Roscoe, Whitaker hired for high-level positions with the city of Fayetteville
Retired U.S. Air Force Colonel Johnny Roscoe in the new director of the city of Fayetteville Aviation Division, and Charles Mark Whitaker was recently hired as Fayetteville’s building safety director.
As director of Fayetteville’s Aviation Division, Roscoe will manage the Fayetteville Executive Airport (Drake Field). The Fayetteville airport is an FAA Part 139 Class IV certified General Aviation Airport that supports commercial service passenger carrying aircraft on an unscheduled basis. The city assumed operation of the Fixed Based Operation (FBO) in March 2013.
Roscoe has been involved with aviation operations at various levels throughout his career, including a staff assignment at the Pentagon in Washington D.C., where he oversaw foreign military sales programs and security cooperation efforts with Mid-East and African countries. He was an operations group commander and then a wing commander where he ran two of the largest Department of Defense airports in the world. he also has 20 years in program management and strategic operations, with experience in stakeholder management, critical issues, risk mitigation, return on investment (ROI), and cross-functional integration.
Roscoe was born in Centralia, Pa., and graduated in 1988 from the United States Air Force Academy with a bachelor’s degree in Science. Roscoe also holds a master’s degree in human resources development degree and in strategic studies. He became a career pilot and has accumulated more than 4,400 hours in multi-engine aircraft.

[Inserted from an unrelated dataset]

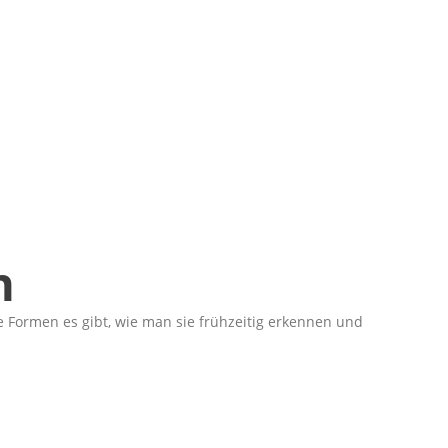
n
e Formen es gibt, wie man sie frühzeitig erkennen und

Whitaker will manage the inspections and plan review services of the building safety division and provide a help source to other divisions such as planning and engineering and the fire department. He will also coordinate with local and state professional construction groups to ensure that Fayetteville is up-to-date and consistent with the administration of local building codes.
Whitaker comes to Fayetteville with an long career in municipal public service. He served the building codes department for the city of Little Rock in various positions for 18 years in positions that included plans examiner, plans examination administrator and deputy building official.
While in Little Rock, Whitaker also taught part-time in the ETAS Department of the University of Arkansas at Little Rock for 12 years, establishing and teaching a new senior level codes class as well as other construction classes. He has also served as the senior project construction manager for the Arkansas Department of Education, which involved all new construction for grades K-12; overseeing and determining construction project funding, code compliance to applicable fire, building and PME regulations; and site visits for compliance on approved construction plans.
Whitaker has also served on the International Code Council (ICC) National Storm Shelter committee and helped publish the inaugural edition of the ICC 500, which is considered the premiere guidebook of Storm Shelter Design. In 2005 he traveled to Russia and met with civic leaders in Moscow, including the Vice Deputy Minister and Department Heads and gave a presentation on the I-codes. Similar presentations were also made in Novosibirsk, Siberia, and St. Petersburg.